The Open Data Center Alliance, formed last October, is made up of IT managers from 70 large corporations from different industries worldwide. They include BMW, China Life, Deutsche Bank, JPMorgan Chase, Lockheed Martin, Marriott International, National Australia Bank, Shell, Terremark and UBS, with Intel serving as a technical advisor.
Organizers, faced with common IT problems such as vendor lock-in, integration needs and tight budgets, hope to produce use cases and road maps for deploying data centers and the cloud in a vendor-neutral, standards-based way. They’re tackling issues such as interoperability, security, and the ability to seamlessly migrate data between data centers and clouds.
Since the launch, other companies have expressed interest in joining, says Marvin Wheeler, chair of the alliance and chief strategy officer of Terremark, which provides cloud computing and other hosting services.
“We’ve gotten an overwhelming response from CIOs of companies all over the globe,” Wheeler reports. “It’s refreshing to see all these CIOs not only joining [the organization], but also rolling up their sleeves and participating in the working teams to develop the recommendations, road map items and use cases.”
The IT managers in the consortium want to leverage their $50 billion in collective IT spending and persuade vendors to build the features and products they need. To do so, the group’s members have agreed to use the materials they produce and include them as part of their future data center planning and purchasing decisions, Wheeler says.
“If you look at the deliverables, there should be documents and information that you can literally cut and paste into your RFP,” he says. “For example, it may have a section where the vendor must adhere to industry standards, and you can say ‘This is what we expect in the RFP.’”
The alliance plans to release its Usage Model Road Map during 2011 and will refine its materials over time, according to Wheeler. They are working on 19 usage models that will serve as guides for IT managers to build and operate data centers and cloud infrastructures now and into the future.
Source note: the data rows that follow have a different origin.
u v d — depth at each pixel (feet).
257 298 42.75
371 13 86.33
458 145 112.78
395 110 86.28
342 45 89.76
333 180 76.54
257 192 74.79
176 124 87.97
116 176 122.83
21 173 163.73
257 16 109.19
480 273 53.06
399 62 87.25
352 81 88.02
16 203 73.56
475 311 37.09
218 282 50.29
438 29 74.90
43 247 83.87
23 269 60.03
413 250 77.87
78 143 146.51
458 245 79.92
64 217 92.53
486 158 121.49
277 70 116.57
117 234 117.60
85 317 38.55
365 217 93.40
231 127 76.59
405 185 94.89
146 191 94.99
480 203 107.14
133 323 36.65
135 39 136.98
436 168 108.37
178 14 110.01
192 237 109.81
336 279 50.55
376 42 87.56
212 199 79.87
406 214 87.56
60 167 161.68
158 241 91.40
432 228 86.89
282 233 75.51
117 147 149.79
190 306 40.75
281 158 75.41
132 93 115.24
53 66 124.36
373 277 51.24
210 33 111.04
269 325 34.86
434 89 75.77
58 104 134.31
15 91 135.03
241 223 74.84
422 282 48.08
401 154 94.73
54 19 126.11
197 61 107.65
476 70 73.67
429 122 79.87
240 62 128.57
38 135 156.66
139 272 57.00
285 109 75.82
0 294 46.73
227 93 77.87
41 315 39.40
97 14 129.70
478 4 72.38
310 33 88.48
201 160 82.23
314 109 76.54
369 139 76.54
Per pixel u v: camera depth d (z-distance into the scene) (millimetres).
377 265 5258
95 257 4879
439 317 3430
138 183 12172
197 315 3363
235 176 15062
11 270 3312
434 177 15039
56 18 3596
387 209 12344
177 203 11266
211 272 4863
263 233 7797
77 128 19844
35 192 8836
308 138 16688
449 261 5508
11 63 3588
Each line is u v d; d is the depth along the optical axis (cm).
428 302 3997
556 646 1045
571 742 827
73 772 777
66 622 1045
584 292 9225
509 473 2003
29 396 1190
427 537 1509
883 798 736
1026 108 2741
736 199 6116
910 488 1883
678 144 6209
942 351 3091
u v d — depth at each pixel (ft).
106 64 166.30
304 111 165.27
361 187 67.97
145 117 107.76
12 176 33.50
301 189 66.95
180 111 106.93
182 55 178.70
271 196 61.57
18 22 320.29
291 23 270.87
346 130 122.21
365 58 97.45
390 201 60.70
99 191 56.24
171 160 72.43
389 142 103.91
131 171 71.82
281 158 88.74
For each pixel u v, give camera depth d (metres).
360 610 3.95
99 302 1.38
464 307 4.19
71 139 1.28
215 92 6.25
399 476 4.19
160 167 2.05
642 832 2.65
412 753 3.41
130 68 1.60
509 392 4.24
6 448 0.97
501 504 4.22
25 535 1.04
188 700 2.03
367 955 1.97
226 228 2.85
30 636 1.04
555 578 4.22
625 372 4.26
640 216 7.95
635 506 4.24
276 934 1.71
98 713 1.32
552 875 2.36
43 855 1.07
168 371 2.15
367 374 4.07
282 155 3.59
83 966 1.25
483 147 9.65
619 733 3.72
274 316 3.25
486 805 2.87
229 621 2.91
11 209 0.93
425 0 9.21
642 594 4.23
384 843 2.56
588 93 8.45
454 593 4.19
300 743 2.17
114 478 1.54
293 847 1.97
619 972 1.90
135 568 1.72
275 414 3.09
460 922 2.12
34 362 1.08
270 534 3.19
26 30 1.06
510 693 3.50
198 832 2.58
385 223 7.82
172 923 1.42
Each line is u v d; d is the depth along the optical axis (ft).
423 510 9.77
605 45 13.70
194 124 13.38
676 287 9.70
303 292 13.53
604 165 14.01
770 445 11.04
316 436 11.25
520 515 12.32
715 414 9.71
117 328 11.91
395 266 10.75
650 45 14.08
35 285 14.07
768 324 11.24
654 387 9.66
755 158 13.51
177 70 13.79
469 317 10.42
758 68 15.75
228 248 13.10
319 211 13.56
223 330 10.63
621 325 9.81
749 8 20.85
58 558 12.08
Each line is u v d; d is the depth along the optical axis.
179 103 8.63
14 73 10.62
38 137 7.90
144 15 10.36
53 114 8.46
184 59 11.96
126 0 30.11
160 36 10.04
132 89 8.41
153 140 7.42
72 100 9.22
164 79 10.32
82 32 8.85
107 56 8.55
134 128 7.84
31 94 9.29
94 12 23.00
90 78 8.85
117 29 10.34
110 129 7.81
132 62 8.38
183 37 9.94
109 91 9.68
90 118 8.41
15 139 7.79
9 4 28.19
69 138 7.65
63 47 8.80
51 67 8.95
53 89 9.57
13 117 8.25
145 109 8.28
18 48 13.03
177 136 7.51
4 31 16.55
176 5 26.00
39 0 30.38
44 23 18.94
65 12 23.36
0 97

The Open Data Center Alliance has split the work into five technical workgroups. They are infrastructure; management; security; services, such as how to provision services; and government and ecosystem, which will look at cloud and licensing models.
For example, the management technical working group is examining power management issues. Wheeler says it makes sense for servers to hibernate when they are not in use, and for server management software to communicate that information to building management systems, so cooling units don’t have to run at maximum strength all the time. Coordination between these systems would reduce power usage and cut costs.
“We’re looking at the macro view of all the things that need to come together, so everything is well-orchestrated,” Wheeler says.
Software and hardware manufacturers have their individual users groups from which they receive feedback, but the Open Data Center Alliance has the potential to become a powerful, coordinated voice for IT managers, says Jonathan Eunice, principal IT advisor at Illuminata, an analyst firm in Nashua, N.H. However, for the group to succeed, its members first have to come to agreement, he says.
“If you’ve got customers that spend a combined $50 billion in IT, and they, in a coordinated way, say we really need this reliability clustering feature, it’s powerful,” he points out.
Eunice says several forces came together to make the organization possible. Many CIOs are dealing with the same issues and implementing similar projects, such as virtualization, consolidation and shared services. Social networking, such as blogging, Twitter and Facebook, is another driver.
People today are more willing to share ideas and cooperate than they were a decade or two ago, he says. The IT administrators can talk amongst themselves and share strategies. They can share notes on what they are paying for software from a specific vendor, for example, and one CIO could give a peer advice on how to get better discount pricing, Eunice explains.
During alliance meetings, IT managers are sharing their expertise and best practices with each other as they work to produce the Usage Model Road Map.
“They collaborate and trade information with each other,” Terremark’s Wheeler, says. “Everyone walks out of there feeling like they learned something.”
Wylie Wong is a freelance journalist who specializes in technology and business.